##### Source material #####
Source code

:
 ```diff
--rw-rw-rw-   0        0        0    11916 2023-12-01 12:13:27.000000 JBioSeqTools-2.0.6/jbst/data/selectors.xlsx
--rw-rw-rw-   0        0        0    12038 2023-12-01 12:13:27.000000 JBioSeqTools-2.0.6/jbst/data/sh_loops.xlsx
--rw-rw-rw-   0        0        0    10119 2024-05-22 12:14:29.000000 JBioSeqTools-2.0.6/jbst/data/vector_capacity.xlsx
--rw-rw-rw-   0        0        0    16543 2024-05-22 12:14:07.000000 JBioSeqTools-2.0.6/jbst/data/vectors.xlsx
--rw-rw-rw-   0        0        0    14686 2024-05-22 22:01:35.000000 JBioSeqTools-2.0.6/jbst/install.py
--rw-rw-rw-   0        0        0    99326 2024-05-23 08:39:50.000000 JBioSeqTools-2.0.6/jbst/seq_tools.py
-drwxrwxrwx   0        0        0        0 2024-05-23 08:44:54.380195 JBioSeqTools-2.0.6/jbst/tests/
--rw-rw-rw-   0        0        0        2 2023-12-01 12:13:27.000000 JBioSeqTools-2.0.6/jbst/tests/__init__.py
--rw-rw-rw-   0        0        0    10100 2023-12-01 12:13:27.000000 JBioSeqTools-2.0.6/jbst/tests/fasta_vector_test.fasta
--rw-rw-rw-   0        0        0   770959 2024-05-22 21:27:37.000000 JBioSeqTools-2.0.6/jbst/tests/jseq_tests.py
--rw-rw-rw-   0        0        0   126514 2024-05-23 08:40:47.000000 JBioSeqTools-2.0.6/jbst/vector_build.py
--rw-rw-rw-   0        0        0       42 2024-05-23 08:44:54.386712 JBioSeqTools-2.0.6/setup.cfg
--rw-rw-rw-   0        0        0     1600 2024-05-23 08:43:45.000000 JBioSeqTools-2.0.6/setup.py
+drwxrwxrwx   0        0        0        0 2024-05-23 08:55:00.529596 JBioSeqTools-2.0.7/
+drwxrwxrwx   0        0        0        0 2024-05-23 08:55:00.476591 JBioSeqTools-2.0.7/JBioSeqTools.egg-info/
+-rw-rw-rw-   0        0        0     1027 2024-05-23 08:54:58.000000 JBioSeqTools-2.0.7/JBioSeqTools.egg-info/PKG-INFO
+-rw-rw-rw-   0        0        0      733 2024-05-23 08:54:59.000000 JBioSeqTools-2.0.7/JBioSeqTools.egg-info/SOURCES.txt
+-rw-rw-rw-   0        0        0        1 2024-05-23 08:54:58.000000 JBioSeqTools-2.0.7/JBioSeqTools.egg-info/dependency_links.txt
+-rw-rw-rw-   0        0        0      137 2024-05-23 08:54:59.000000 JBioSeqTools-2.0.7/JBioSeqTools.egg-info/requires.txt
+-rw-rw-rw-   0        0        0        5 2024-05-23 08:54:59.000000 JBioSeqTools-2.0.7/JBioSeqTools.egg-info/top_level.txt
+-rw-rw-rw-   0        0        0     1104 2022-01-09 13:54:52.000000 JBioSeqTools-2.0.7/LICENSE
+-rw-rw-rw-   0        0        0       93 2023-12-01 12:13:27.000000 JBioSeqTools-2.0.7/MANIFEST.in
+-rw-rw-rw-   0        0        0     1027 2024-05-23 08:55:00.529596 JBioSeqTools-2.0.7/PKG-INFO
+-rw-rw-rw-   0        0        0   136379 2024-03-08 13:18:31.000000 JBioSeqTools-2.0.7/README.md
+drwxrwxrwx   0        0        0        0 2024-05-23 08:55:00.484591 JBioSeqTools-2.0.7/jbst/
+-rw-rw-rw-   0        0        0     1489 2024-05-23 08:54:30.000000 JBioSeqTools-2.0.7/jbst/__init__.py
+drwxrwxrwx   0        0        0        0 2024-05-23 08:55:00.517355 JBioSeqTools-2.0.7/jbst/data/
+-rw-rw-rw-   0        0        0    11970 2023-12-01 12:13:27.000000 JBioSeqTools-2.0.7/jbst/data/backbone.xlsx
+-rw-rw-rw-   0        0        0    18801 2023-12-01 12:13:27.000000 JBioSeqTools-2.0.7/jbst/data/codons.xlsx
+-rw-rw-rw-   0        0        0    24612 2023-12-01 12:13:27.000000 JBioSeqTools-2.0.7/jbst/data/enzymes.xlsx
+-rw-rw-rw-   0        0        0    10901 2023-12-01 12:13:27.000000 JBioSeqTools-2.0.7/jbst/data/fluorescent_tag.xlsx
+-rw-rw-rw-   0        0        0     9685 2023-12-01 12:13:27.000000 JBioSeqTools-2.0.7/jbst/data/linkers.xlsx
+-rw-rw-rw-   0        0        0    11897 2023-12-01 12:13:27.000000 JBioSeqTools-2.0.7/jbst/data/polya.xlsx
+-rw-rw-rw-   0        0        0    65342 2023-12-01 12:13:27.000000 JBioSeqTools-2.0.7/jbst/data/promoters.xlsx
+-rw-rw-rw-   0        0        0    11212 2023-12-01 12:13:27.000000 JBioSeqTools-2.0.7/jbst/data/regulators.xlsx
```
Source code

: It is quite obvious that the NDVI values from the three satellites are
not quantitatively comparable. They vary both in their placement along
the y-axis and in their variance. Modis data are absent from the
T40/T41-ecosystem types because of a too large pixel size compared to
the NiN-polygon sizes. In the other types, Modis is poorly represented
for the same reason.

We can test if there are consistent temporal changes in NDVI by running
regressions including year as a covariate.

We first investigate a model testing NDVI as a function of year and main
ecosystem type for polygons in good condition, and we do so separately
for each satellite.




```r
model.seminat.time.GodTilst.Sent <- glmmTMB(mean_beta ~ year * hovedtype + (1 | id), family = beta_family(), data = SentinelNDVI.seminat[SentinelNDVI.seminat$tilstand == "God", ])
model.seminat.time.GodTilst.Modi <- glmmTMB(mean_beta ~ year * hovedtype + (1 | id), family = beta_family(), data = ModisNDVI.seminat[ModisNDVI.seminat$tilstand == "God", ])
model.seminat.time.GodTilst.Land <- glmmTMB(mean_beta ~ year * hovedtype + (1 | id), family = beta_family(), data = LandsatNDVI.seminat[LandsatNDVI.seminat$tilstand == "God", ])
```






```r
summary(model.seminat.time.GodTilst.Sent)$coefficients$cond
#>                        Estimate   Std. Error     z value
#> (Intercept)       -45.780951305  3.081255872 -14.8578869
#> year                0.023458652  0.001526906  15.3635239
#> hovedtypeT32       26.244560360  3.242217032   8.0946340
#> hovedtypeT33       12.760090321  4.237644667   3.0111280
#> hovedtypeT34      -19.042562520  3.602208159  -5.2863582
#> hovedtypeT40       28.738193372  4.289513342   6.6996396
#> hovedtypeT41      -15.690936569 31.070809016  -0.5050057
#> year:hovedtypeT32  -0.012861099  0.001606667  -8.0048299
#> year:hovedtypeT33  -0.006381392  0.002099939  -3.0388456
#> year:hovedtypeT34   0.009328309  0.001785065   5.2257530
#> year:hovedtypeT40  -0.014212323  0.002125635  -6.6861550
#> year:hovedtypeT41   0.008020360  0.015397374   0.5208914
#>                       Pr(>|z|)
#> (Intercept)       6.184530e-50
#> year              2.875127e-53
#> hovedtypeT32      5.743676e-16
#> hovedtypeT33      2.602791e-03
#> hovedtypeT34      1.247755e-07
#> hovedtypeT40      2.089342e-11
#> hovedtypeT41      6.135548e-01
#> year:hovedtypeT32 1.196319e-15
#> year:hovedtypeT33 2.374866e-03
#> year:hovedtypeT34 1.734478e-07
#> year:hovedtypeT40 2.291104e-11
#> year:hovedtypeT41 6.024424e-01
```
#####
Task to complete
The data above should be duplicated exactly and completely.

Answer
Source code

:
 ```diff
--rw-rw-rw-   0        0        0    11916 2023-12-01 12:13:27.000000 JBioSeqTools-2.0.6/jbst/data/selectors.xlsx
--rw-rw-rw-   0        0        0    12038 2023-12-01 12:13:27.000000 JBioSeqTools-2.0.6/jbst/data/sh_loops.xlsx
--rw-rw-rw-   0        0        0    10119 2024-05-22 12:14:29.000000 JBioSeqTools-2.0.6/jbst/data/vector_capacity.xlsx
--rw-rw-rw-   0        0        0    16543 2024-05-22 12:14:07.000000 JBioSeqTools-2.0.6/jbst/data/vectors.xlsx
--rw-rw-rw-   0        0        0    14686 2024-05-22 22:01:35.000000 JBioSeqTools-2.0.6/jbst/install.py
--rw-rw-rw-   0        0        0    99326 2024-05-23 08:39:50.000000 JBioSeqTools-2.0.6/jbst/seq_tools.py
-drwxrwxrwx   0        0        0        0 2024-05-23 08:44:54.380195 JBioSeqTools-2.0.6/jbst/tests/
--rw-rw-rw-   0        0        0        2 2023-12-01 12:13:27.000000 JBioSeqTools-2.0.6/jbst/tests/__init__.py
--rw-rw-rw-   0        0        0    10100 2023-12-01 12:13:27.000000 JBioSeqTools-2.0.6/jbst/tests/fasta_vector_test.fasta
--rw-rw-rw-   0        0        0   770959 2024-05-22 21:27:37.000000 JBioSeqTools-2.0.6/jbst/tests/jseq_tests.py
--rw-rw-rw-   0        0        0   126514 2024-05-23 08:40:47.000000 JBioSeqTools-2.0.6/jbst/vector_build.py
--rw-rw-rw-   0        0        0       42 2024-05-23 08:44:54.386712 JBioSeqTools-2.0.6/setup.cfg
--rw-rw-rw-   0        0        0     1600 2024-05-23 08:43:45.000000 JBioSeqTools-2.0.6/setup.py
+drwxrwxrwx   0        0        0        0 2024-05-23 08:55:00.529596 JBioSeqTools-2.0.7/
+drwxrwxrwx   0        0        0        0 2024-05-23 08:55:00.476591 JBioSeqTools-2.0.7/JBioSeqTools.egg-info/
+-rw-rw-rw-   0        0        0     1027 2024-05-23 08:54:58.000000 JBioSeqTools-2.0.7/JBioSeqTools.egg-info/PKG-INFO
+-rw-rw-rw-   0        0        0      733 2024-05-23 08:54:59.000000 JBioSeqTools-2.0.7/JBioSeqTools.egg-info/SOURCES.txt
+-rw-rw-rw-   0        0        0        1 2024-05-23 08:54:58.000000 JBioSeqTools-2.0.7/JBioSeqTools.egg-info/dependency_links.txt
+-rw-rw-rw-   0        0        0      137 2024-05-23 08:54:59.000000 JBioSeqTools-2.0.7/JBioSeqTools.egg-info/requires.txt
+-rw-rw-rw-   0        0        0        5 2024-05-23 08:54:59.000000 JBioSeqTools-2.0.7/JBioSeqTools.egg-info/top_level.txt
+-rw-rw-rw-   0        0        0     1104 2022-01-09 13:54:52.000000 JBioSeqTools-2.0.7/LICENSE
+-rw-rw-rw-   0        0        0       93 2023-12-01 12:13:27.000000 JBioSeqTools-2.0.7/MANIFEST.in
+-rw-rw-rw-   0        0        0     1027 2024-05-23 08:55:00.529596 JBioSeqTools-2.0.7/PKG-INFO
+-rw-rw-rw-   0        0        0   136379 2024-03-08 13:18:31.000000 JBioSeqTools-2.0.7/README.md
+drwxrwxrwx   0        0        0        0 2024-05-23 08:55:00.484591 JBioSeqTools-2.0.7/jbst/
+-rw-rw-rw-   0        0        0     1489 2024-05-23 08:54:30.000000 JBioSeqTools-2.0.7/jbst/__init__.py
+drwxrwxrwx   0        0        0        0 2024-05-23 08:55:00.517355 JBioSeqTools-2.0.7/jbst/data/
+-rw-rw-rw-   0        0        0    11970 2023-12-01 12:13:27.000000 JBioSeqTools-2.0.7/jbst/data/backbone.xlsx
+-rw-rw-rw-   0        0        0    18801 2023-12-01 12:13:27.000000 JBioSeqTools-2.0.7/jbst/data/codons.xlsx
+-rw-rw-rw-   0        0        0    24612 2023-12-01 12:13:27.000000 JBioSeqTools-2.0.7/jbst/data/enzymes.xlsx
+-rw-rw-rw-   0        0        0    10901 2023-12-01 12:13:27.000000 JBioSeqTools-2.0.7/jbst/data/fluorescent_tag.xlsx
+-rw-rw-rw-   0        0        0     9685 2023-12-01 12:13:27.000000 JBioSeqTools-2.0.7/jbst/data/linkers.xlsx
+-rw-rw-rw-   0        0        0    11897 2023-12-01 12:13:27.000000 JBioSeqTools-2.0.7/jbst/data/polya.xlsx
+-rw-rw-rw-   0        0        0    65342 2023-12-01 12:13:27.000000 JBioSeqTools-2.0.7/jbst/data/promoters.xlsx
+-rw-rw-rw-   0        0        0    11212 2023-12-01 12:13:27.000000 JBioSeqTools-2.0.7/jbst/data/regulators.xlsx
```
Source code

: It is quite obvious that the NDVI values from the three satellites are
not quantitatively comparable. They vary both in their placement along
the y-axis and in their variance. Modis data are absent from the
T40/T41-ecosystem types because of a too large pixel size compared to
the NiN-polygon sizes. In the other types, Modis is poorly represented
for the same reason.

We can test if there are consistent temporal changes in NDVI by running
regressions including year as a covariate.

We first investigate a model testing NDVI as a function of year and main
ecosystem type for polygons in good condition, and we do so separately
for each satellite.




```r
model.seminat.time.GodTilst.Sent <- glmmTMB(mean_beta ~ year * hovedtype + (1 | id), family = beta_family(), data = SentinelNDVI.seminat[SentinelNDVI.seminat$tilstand == "God", ])
model.seminat.time.GodTilst.Modi <- glmmTMB(mean_beta ~ year * hovedtype + (1 | id), family = beta_family(), data = ModisNDVI.seminat[ModisNDVI.seminat$tilstand == "God", ])
model.seminat.time.GodTilst.Land <- glmmTMB(mean_beta ~ year * hovedtype + (1 | id), family = beta_family(), data = LandsatNDVI.seminat[LandsatNDVI.seminat$tilstand == "God", ])
```






```r
summary(model.seminat.time.GodTilst.Sent)$coefficients$cond
#>                        Estimate   Std. Error     z value
#> (Intercept)       -45.780951305  3.081255872 -14.8578869
#> year                0.023458652  0.001526906  15.3635239
#> hovedtypeT32       26.244560360  3.242217032   8.0946340
#> hovedtypeT33       12.760090321  4.237644667   3.0111280
#> hovedtypeT34      -19.042562520  3.602208159  -5.2863582
#> hovedtypeT40       28.738193372  4.289513342   6.6996396
#> hovedtypeT41      -15.690936569 31.070809016  -0.5050057
#> year:hovedtypeT32  -0.012861099  0.001606667  -8.0048299
#> year:hovedtypeT33  -0.006381392  0.002099939  -3.0388456
#> year:hovedtypeT34   0.009328309  0.001785065   5.2257530
#> year:hovedtypeT40  -0.014212323  0.002125635  -6.6861550
#> year:hovedtypeT41   0.008020360  0.015397374   0.5208914
#>                       Pr(>|z|)
#> (Intercept)       6.184530e-50
#> year              2.875127e-53
#> hovedtypeT32      5.743676e-16
#> hovedtypeT33      2.602791e-03
#> hovedtypeT34      1.247755e-07
#> hovedtypeT40      2.089342e-11
#> hovedtypeT41      6.135548e-01
#> year:hovedtypeT32 1.196319e-15
#> year:hovedtypeT33 2.374866e-03
#> year:hovedtypeT34 1.734478e-07
#> year:hovedtypeT40 2.291104e-11
#> year:hovedtypeT41 6.024424e-01
```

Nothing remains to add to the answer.